Michael Davies Architecture

Auburn Civic Precinct Redevelopment

Auburn Council and NSW Police Service took up a bold design that involved the demolition of all existing buildings. New facilities included council administration and chambers, Town Hall and a complete regional Police Station that was used as security command centre for the 2000 Olympic Games.

Michael Davies Architecture’s Option 2000 was simpler than the other proposed alternatives and provided the Council with a modern and relevant facility. Since the NSW Police Service required the building to be fully operational in order to allow for preparation for the Sydney 2000 Olympic Games, for which Auburn was the security command centre, the project was carried out to an extremely tight time schedule.

Auburn Civic Centre

The Civic Centre continues the original uses of the site in a new way that responds to the present and future needs of Auburn. The Civic Centre design respects the cultural significance of the site by continuing established uses and maintaining historic connections. The Centre is a similar height and footprint to the original buildings and fits well with the scale of the Auburn town centre. There are generous new pedestrian access ways through the Centre which link surrounding streets and the car park. All of the facilities incorporated in the Centre open onto the pedestrian ways making the civic spine a safe and lively public space. Gently sloping access is provided for people with prams or disabilities between the car park, Auburn Road and Queen Street.

The Centre consists of a number of distinct building elements linked together on the unusually shaped site by civic spaces. Located between the Council administration building and the Police Service is a three storey shared atrium, a light filled space with landscape elements and public seating areas. A dramatic wing shaped roof form permits south light and houses ventilation louvers assisting the passive solar principles that the atrium space provides.

The Council administration building is located centrally on the site providing the nexus between the public buildings to the southern side of the civic spine and the Police Service local area command centre to the north of the shared atrium.

Auburn Police Station

The Police local area command is an integral part of the Civic Centre and, sharing facilities with the Council offices, it is a working example of the Police Commissioner’s emphasis on community policing.

Auburn city centre benefits from the presence of the police in terms of safety, security and crime prevention. The Police Service facilities are housed in a four level building entered off the three level atrium shared with the Council building.
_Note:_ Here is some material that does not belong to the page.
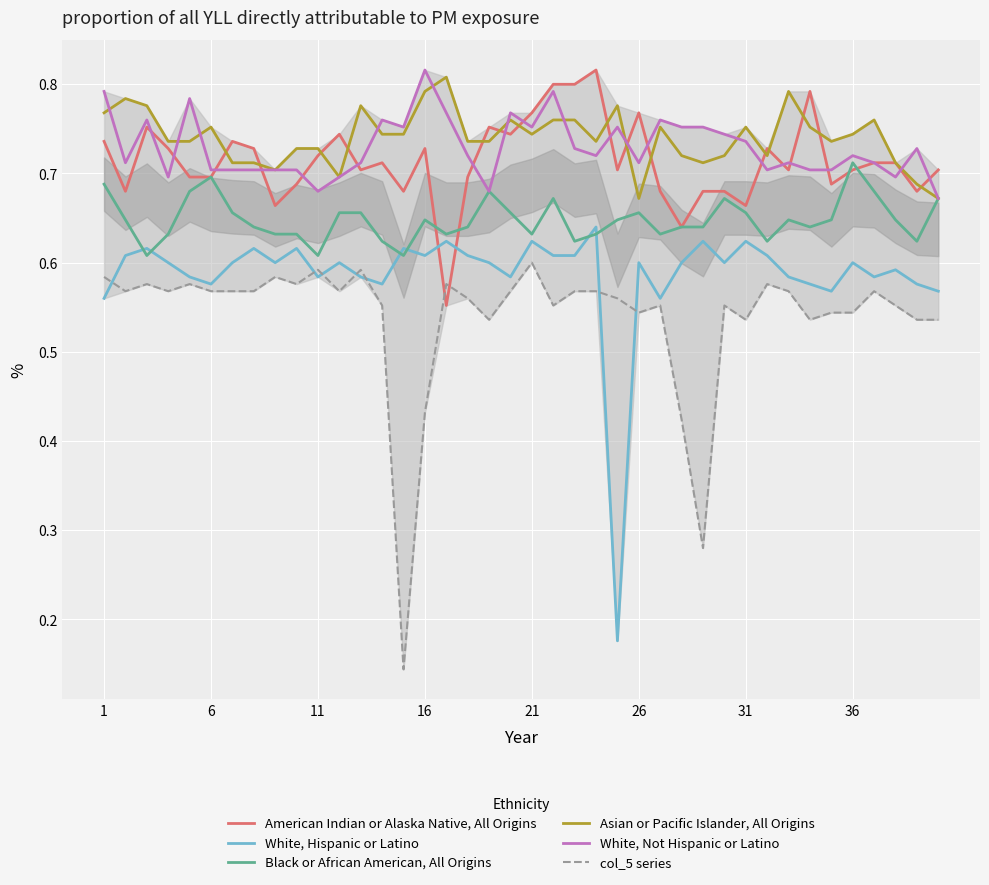

True or false: col_5 series and Black or African American, All Origins intersect in this chart.

False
Car parking and offender detention areas are located on Level 1 of the building, reception and offices on Level 2, offices and amenities on Levels 3 and 4 above. The building is characterised by the dramatically splayed wall fronting Queen Street that is punctuated by windows and balcony areas enjoying views towards the Olympic Site at Homebush and Sydney city in the distance. The western end of Level 4 cantilevers dramatically over the pedestrian walkway providing access from Queen Street to the Police and Council buildings and the central courtyard along the civic spine.

Auburn Central Library

Auburn Central Library is located in the award-winning Auburn Civic Precinct designed by Michael Davies Architecture for Auburn Council. The Central Library provides significantly improved services to the people of Auburn, reflecting the diverse range of ethnic groups and their complex needs. It offers a combination of study and recreational activities.

The Central Library is situated at the Auburn Road end of a civic spine and is entered from a circular central courtyard that also provides access to Council’s customer service area (one-stop shop) and Town Hall. The Central Library building has a gross floor area of 1,650 square metres over three levels; staff and work room areas on Level 1, below ground; main library on Level 2; and reference and study areas on Level 3. Levels 2 and 3 are connected by stairs and a lift providing easy access for all users.

Two dramatic, curved, south-facing roofs admit abundant natural daylight to the spaces on Levels 2 and 3 and preclude the entry of direct sunlight into the spaces below. The north-facing glazed wall of the Central Library has an outlook onto the activity of the civic spine and is protected from direct sun by a series of suspended grid louvres.

Auburn Central Library, with a book stock of approximately 150,000 volumes, also services two branch libraries located within the Auburn local government area.

In addition to the normal fiction, non-fiction and reference collections, Auburn Central Library provides information technology, special needs, talking books, languages other than English, family history and local studies sections.